AERosolisation And Transmission Of SARS-COV-2 in Healthcare Settings (AERATOR)
Sponsor: North Bristol NHS Trust
CI: Professor Nick Maskell
Approval Date: not available
Aerosol generation occurs when tiny droplets of liquid are suspended in the air. Aerosols can be generated during many medical procedures. Some procedures might produce more aerosols than others, and droplets of different sizes, but there is a lot of uncertainty about this at the moment. What is known is that aerosols can carry viruses, like coronavirus, which risks further infections if inhaled by healthcare staff or other patients. Due to this potential risk, many operations have been delayed or are being performed with extra equipment, greatly reducing the ability of the NHS to resume important services. The AERATOR study aims to rapidly study the amount and type of aerosol generated when medical procedures are performed, and how infectious this aerosol is. This will be performed using specialist equipment in operating theatres and wards to measure real-life aerosol generation.
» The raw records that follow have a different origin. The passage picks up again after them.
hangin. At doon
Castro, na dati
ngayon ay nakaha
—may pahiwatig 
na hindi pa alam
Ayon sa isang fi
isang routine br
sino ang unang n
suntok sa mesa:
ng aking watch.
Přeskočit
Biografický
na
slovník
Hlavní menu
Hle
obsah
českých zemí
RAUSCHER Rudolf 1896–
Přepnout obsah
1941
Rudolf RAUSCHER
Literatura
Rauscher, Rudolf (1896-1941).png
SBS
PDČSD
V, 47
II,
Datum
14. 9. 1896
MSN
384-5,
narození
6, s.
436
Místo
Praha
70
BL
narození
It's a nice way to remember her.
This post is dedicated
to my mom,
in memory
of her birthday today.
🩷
By using specialist equipment, only available at Bristol University, we can also investigate how long coronavirus survives in clinical environments. This vital information will show how best to organise operating theatres, medical procedures, out-patient clinics, wards and use of protective equipment, in order to protect patients and staff while maximising the ability of the NHS to resume life-saving work.
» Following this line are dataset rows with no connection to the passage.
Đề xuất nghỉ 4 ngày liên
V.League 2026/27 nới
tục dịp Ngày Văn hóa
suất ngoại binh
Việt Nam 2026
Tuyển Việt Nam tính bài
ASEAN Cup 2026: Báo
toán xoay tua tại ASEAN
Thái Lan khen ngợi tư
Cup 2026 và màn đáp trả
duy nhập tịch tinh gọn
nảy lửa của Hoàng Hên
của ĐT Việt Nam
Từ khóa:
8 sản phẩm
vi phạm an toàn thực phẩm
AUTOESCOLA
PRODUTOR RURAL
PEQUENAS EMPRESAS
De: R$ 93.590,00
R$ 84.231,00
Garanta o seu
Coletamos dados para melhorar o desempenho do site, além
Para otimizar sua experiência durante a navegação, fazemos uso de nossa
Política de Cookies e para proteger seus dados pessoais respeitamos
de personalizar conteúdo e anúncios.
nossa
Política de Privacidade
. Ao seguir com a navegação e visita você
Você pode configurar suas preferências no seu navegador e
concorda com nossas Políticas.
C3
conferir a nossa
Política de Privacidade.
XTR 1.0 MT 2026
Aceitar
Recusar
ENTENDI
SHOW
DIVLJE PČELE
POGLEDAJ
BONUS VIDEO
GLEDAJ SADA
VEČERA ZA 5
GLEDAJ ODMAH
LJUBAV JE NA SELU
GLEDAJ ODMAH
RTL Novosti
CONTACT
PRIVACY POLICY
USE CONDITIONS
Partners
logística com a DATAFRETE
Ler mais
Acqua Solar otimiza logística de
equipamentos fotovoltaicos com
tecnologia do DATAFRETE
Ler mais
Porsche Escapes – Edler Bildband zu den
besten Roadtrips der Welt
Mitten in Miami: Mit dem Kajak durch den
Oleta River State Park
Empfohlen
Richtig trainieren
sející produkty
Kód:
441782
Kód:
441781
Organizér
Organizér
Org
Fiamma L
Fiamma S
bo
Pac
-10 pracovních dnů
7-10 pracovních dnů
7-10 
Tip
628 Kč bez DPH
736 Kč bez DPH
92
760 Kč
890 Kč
Potential aerosolisation of SARS-CoV-2 is of critical importance in healthcare settings. During medical care many procedures are performed that are potentially 'aerosol generating' - although the flux, dispersion, and spread of this aerosol is often unquantified or unknown. The aim of this study is to quantify the flux, concentration, size distribution, and persistence of aerosol generated by a set of clinical procedures (across 5 clinical specialties), and assess heterogeneity between operator, equipment, and room.